“That’s probably how I’d describe it.”
That was it. No other explanation on how long it had lasted? Was that because it was still going on? Exactly how messy was this?
I wasn’t an idiot. He was a grown man. Of course he’d had sex before I showed up. I just wasn’t expecting to encounter a situation like this on the way. Attacks? Sure. Ambushes, maybe a death or two? That too. But not this, and I needed a second to adjust to the fact that we were going to have a sleepover at his girlfriend’s house.
“But you two broke up?” I asked, praying this was going to be a yes, and he’d provide a timeline that went back at least a couple of months.
“We were never official enough to have a breakup. With the distance and all, it made things tougher. Then of course Death Day complicated it further.” He was leaning against a tree, as if this weren’t a problem.
“So where did you leave it? Is that door still open?” I tried to keep my voice calm, but was pretty sure I was beginning to lose that battle.
“Obviously not at this point, but it’s something that’s going to need a conversation. I haven’t talked to her since our situation changed.”
“And you’re going to have this conversation with her when we show up out of the blue?”
This entire situation was beginning to feel like a toddler using finger paints to make a Jackson Pollock painting.
“I don’t think it’s going to be avoidable, considering I’ll be walking in with you.” He threw up a hand and headed toward the stream.
“What if you weren’t walking in with me? Then what? Would you still tell her?”
He stiffened, stopping to look me squarely in the eye. “I’d still tell her about you. Although I’m not quite clear on how to explain this situation, since I don’t even know what it is. Since you’re so interested in labels, do you care to enlighten me as to what you consider us?”
I didn’t want to have this conversation, but I would. It was hard to avoid after my line of questioning.
“Why didn’t you take another mate before me?” I asked.
“Because I didn’t want to. I wasn’t in love with anyone.”
A flare of hope burned in my chest. He’d never spoken of feeling to me, but maybe there was something?
“But you weren’t in love with me, and you took me as a mate.”
“Our situation made sense. I wanted a guide, and you needed a better pack to be with.”
“Yes, I guess that’s logical.” Definitely not the stuff of fairytales, but sensible enough. What else could a girl ask for but a sturdy match that kept her alive?

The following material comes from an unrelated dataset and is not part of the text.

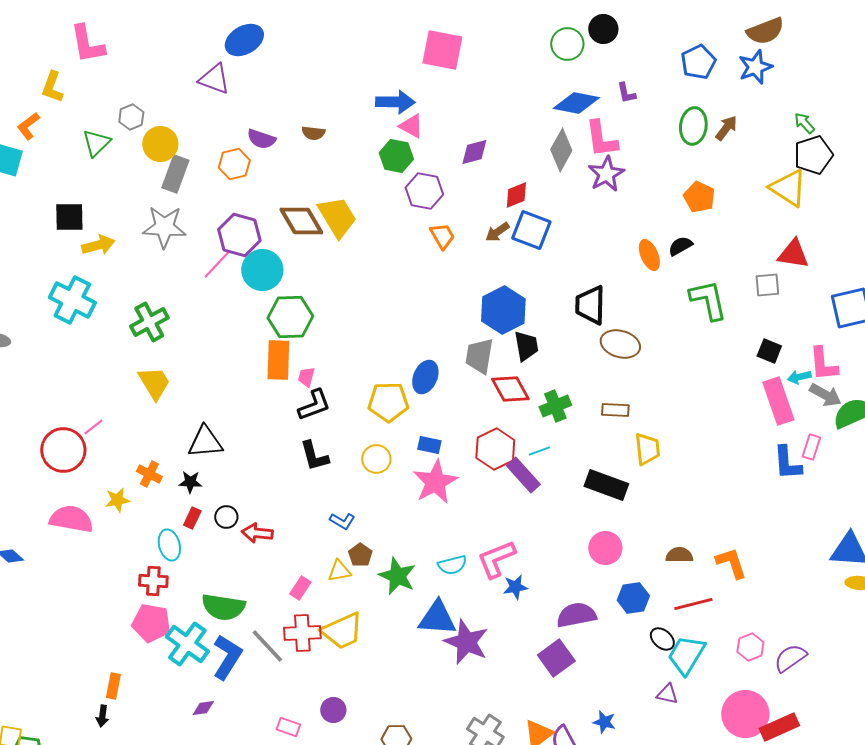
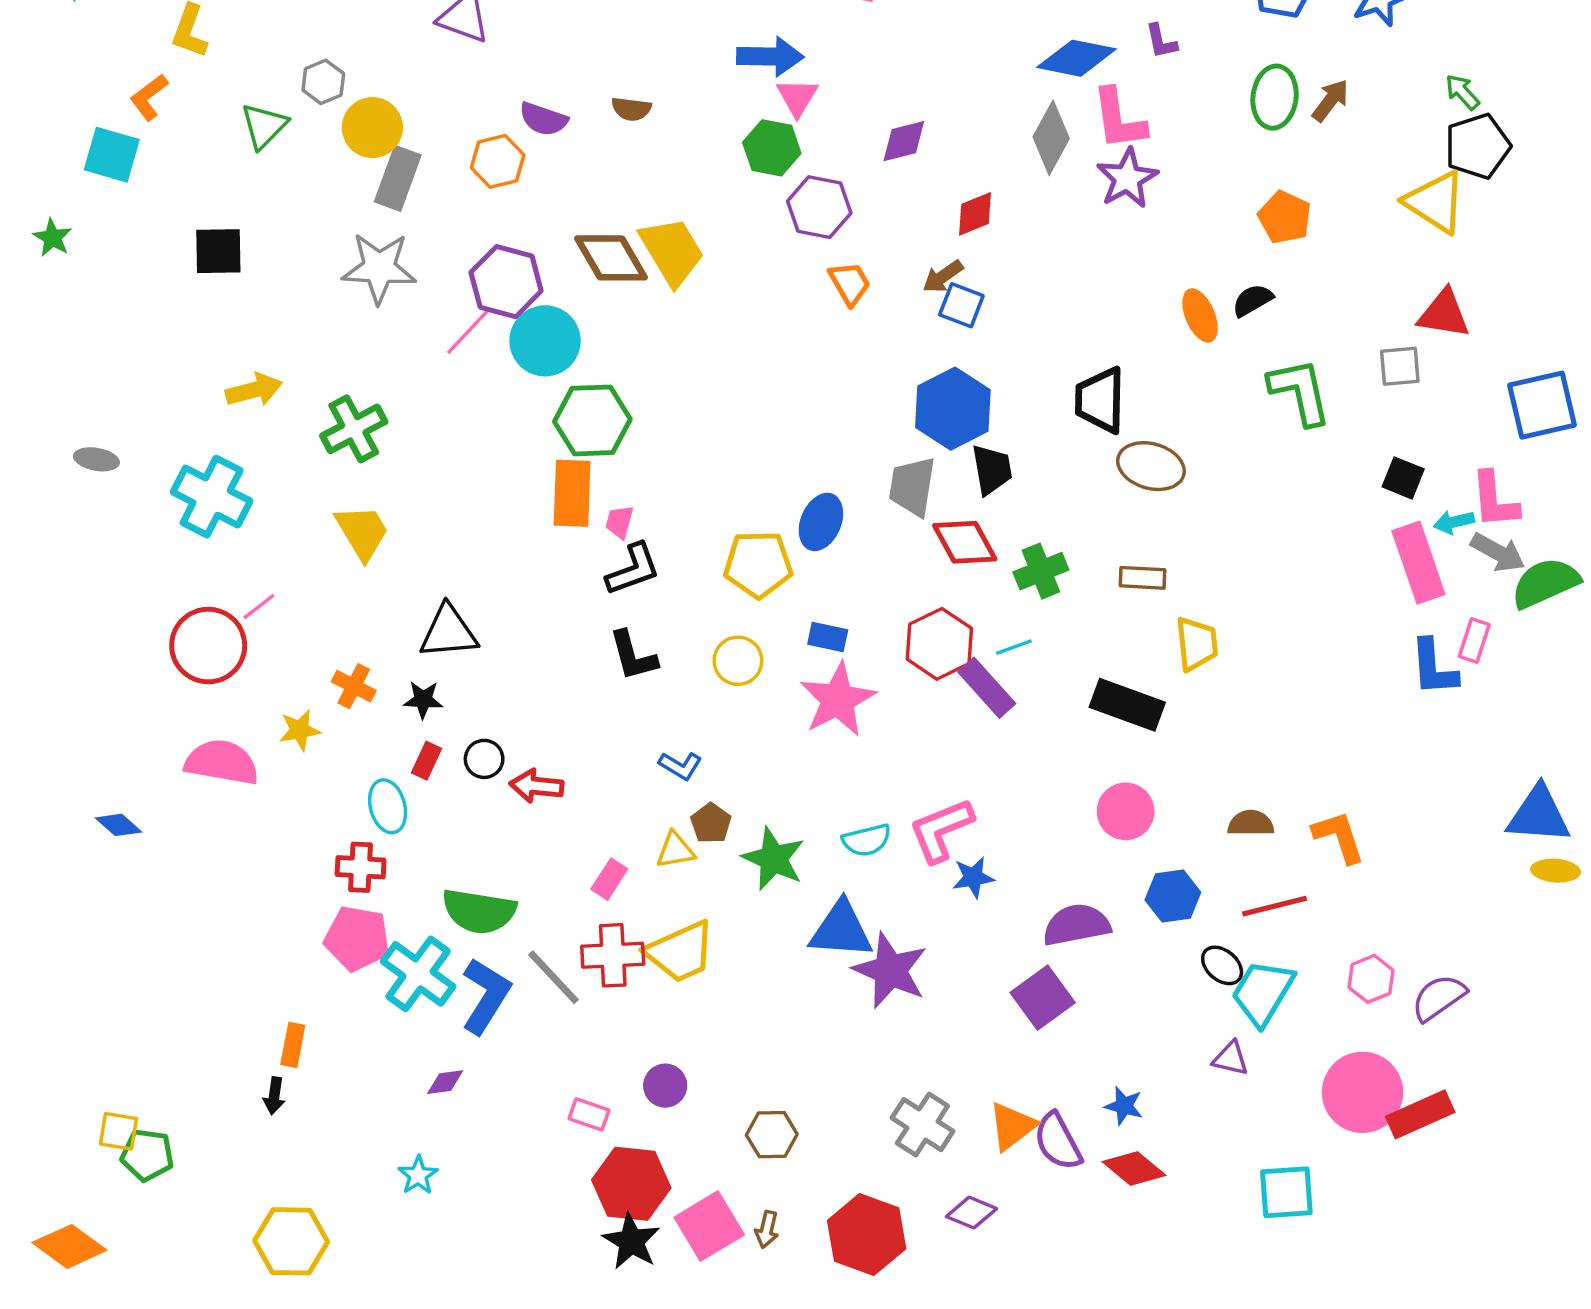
pink triangle: (411, 126) -> (797, 97), turned 32
blue square: (531, 230) -> (961, 305), moved, size x0.7
yellow arrow: (98, 245) -> (254, 390), moved
cyan cross: (72, 300) -> (212, 497), moved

I didn’t have a right to be mad. He’d made a logical decision. At no point had he said, “I’ve chosen you because I want you.” He’d always been truthful, more so than Duncan had. I shouldn’t be mad, and yet I wanted to leap on top of him and start whaling on him. I turned into the corner and crossed my arms to keep from punching him.
He walked closer. “We can still make this situation work for both of us if you want it to. Are we even going to try to make a go of it, or is this it?”
A go of what? He’d just confirmed what this was for him, and he thought it would be cool to bang each other on top? More convenient for him?
“I’m sorry if I’m taking a little longer than you to figure out what I want. I guess this isn’t exactly what I was expecting my future to look like.” My voice was as bitter as coffee sitting on a burner for five hours. I couldn’t seem to tone it down, even as I saw him jerk back slightly.
“With me?” he said, sounding like his brew was a bit overdone as well.
It wasn’t him. He was perfect as far as men went, if he cared about me at all beyond wanting a convenient partner for sex. The idea of asking him if he could possibly ever love me, or have any deeper feelings, was so distasteful I’d rather choke on my own vomit.
He nodded, as if my silence had said it all. My silence was just the tip of the iceberg buried in a whole lot of salty waters.
He took another step away from me, his back rigidly straight. “This isn’t what anyone expected, and whatever works for you, I’ll deal with it. But I need to know where we stand.”
That was the problem. I didn’t want to pretend we were more than we were, blissfully walking along into a briar patch where I got caught but he didn’t.
“I guess… I don’t know. I guess…”
“Pips, spit it out. I’m not a lovesick teen with blinders on. I’m trying to see where we’re at, and I’ll deal with whatever the situation is.” His voice was nearly cold.